The problem is far more general on SE. The people who do things are the ones who have experience with tools. This is not true just in WM, but it is is true in Photography, GIS/GPS, AskDifferent, SuperUser...
The Software Recommendation site is moribund. I've had detailed questions up there for over a year and gotten 1 answer -- not one that would get a check. And you can see why. How many WM guys read SR? Most of the stuff there is NOT WM stuff, so you aren't interested.
The key is to have a decent guide for both that type of question and that type of answer.
E.g. A tool request should have:
- A list of properties that the desired solution has.
- A minimum of N tools that the author has looked at, and rejected with the reasons listed.
- Optionally a list of items he's considering, with notes as to details he's uncertain about, or still checking out. If this list is longer the the list above, he gets a curt, "Come back when you've done more homework"
In general the question and answer should be proportional. Indeed much could be done to improve questions on SE (and Quora...) if there was a minimum character count on the question.
Answers should be in the form
Name of tool. Date of last release.
Top level web site of tool (DATE)
The answer's estimate of the fit of this tool to the question.
Response to the items on the desired property list.
Partial answers in the form of "Have you considered X" should be posted as comments to the original question, and the author is responsible for editing the question to address that recommendation.
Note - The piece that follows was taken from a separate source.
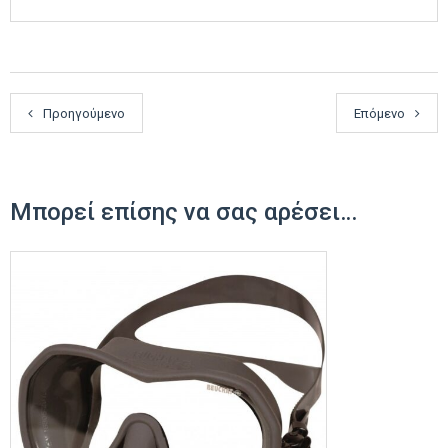
Προηγούμενο
Επόμενο
Μπορεί επίσης να σας αρέσει…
In some cases the request can be for a meta answer. E.g. What are good recommendation sites for X
Spam and self promotion. If there were a product that matched my needs out there, do I care if the author of it tells me? No. I have zero objection to Relevant self promotion.
Possibly a user needs to have X points before being able to respond to a question tagged tool (server, whatever) recommendation.
I agree that asking about hosting sites is probably a wheel spinner. It changes too fast. It's also largely a commodity market. Ultimately you don't care if your packets come from a server room in San Jose or Seattle.
Software -- server, or toolchain -- is different. Usually there is a learning curve (cliff...) and getting it set up even to do a test can take days. Often switching systems can require time consuming data mangling.
Searching. Sometimes I've beat my head against the monitor intermittently for days trying to find an answer. Then I come up with the right search word, and blossoms unfold before my eyes. Sometimes the answer to a question is suggesting the right set of search terms.
I got embroiled with this with the following problem:
I want to host some 200,000 images, with a canonical organization by date, but with virtual albums based on ITPC metadata. It needs to run in a LAMP environment. Presentation pages must be customizable, or there need to be extensive collections of themes. There needs to be a distributed moderator system, and a way to attach threaded comments at any level. E.g. discussions at the category, album, event, and image. It needs a good support community.
If someone can show me the google search that will find me answers to that, please post a comment. (The above is a synopsis. See the closed question on the main page.)
Or if someone can tell me how to find a good source of LAMP compatible photo galery servers, I'd appreciate it.